• What to work on: Reproduce the lines of the records from the one containing "pose: elev=263.8 azim=198.2" through the one containing "Dot at: (195, 271)", inclusive, leaving out the pictures.
### Records supplied ###
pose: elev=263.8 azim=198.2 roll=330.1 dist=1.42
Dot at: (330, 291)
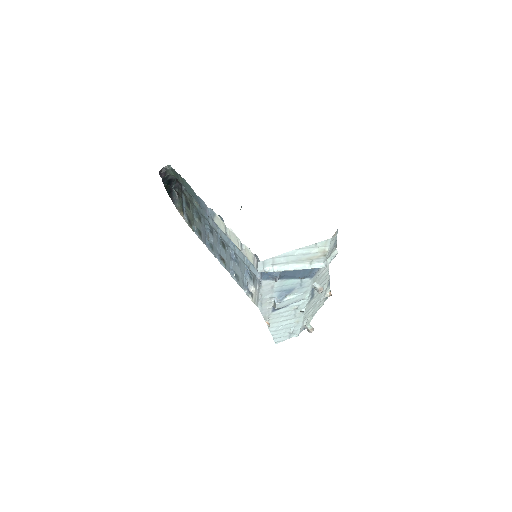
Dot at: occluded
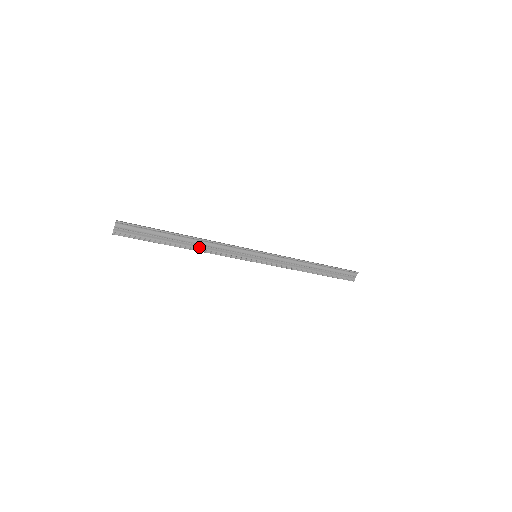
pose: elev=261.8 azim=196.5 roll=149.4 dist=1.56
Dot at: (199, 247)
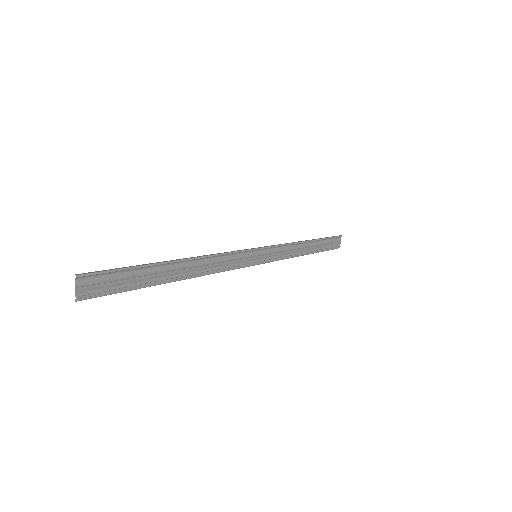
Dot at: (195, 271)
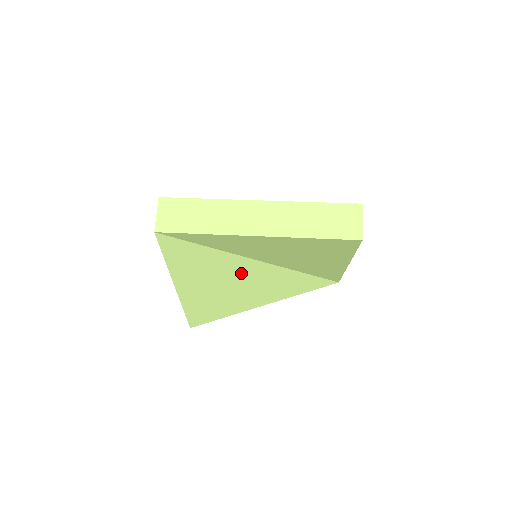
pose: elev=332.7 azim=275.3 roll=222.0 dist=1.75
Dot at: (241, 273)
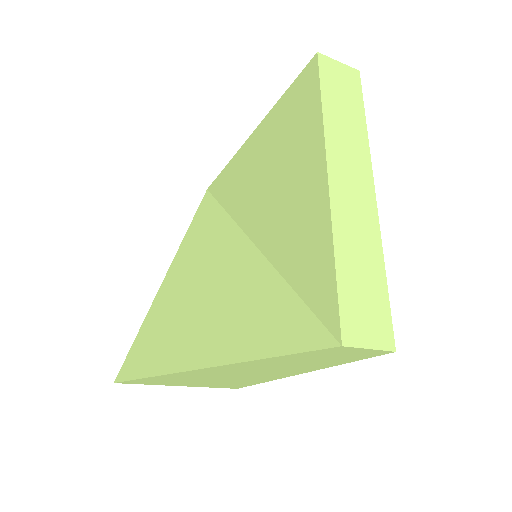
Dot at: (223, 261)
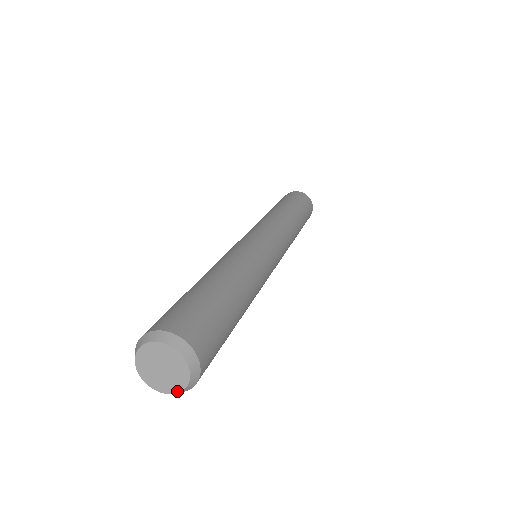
###
### Records supplied ###
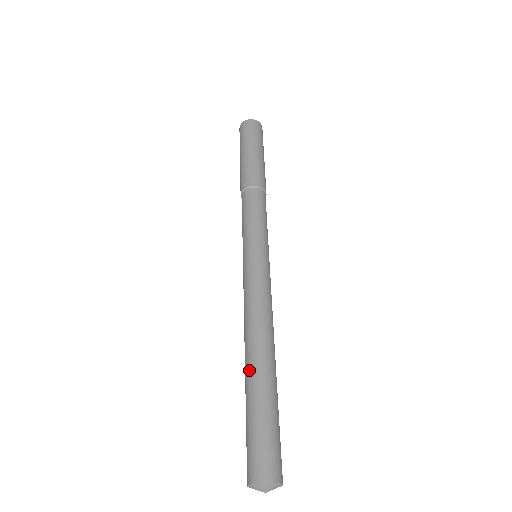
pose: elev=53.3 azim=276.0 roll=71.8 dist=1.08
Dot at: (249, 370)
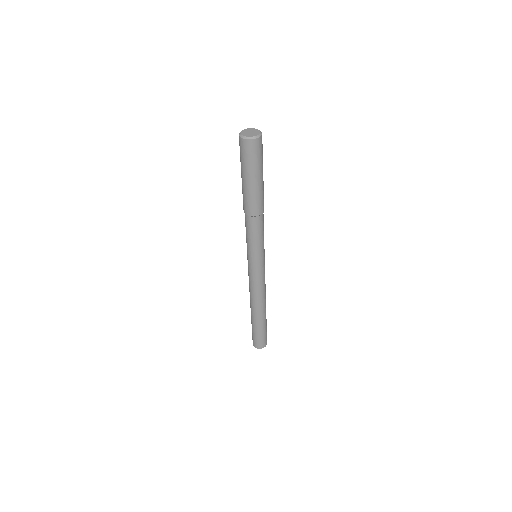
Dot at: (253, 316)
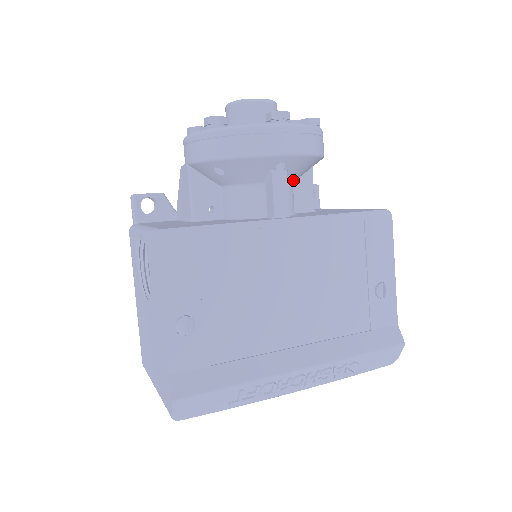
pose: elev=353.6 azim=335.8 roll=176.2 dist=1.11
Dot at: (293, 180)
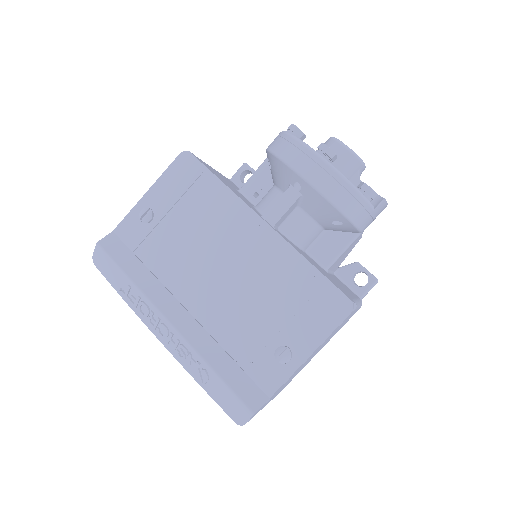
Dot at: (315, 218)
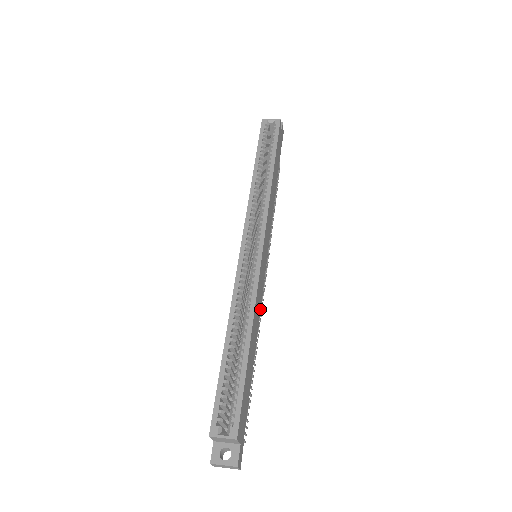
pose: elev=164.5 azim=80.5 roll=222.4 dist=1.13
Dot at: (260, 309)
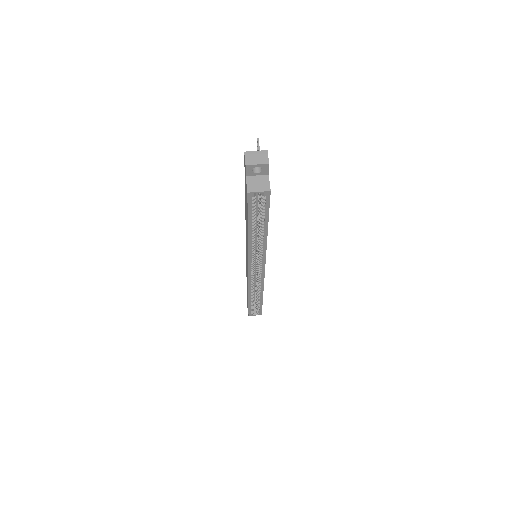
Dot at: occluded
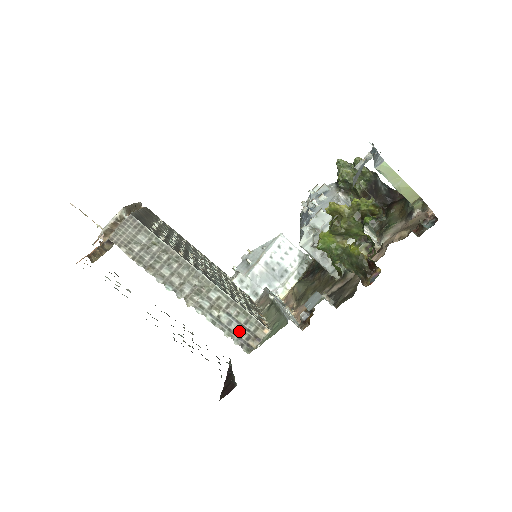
###
• Full solution:
pose: elev=263.8 azim=198.2 roll=330.1 dist=1.42
Dot at: (330, 291)
Dot at: occluded
pose: elev=261.8 azim=196.5 roll=149.4 dist=1.56
Dot at: (199, 247)
Dot at: (195, 271)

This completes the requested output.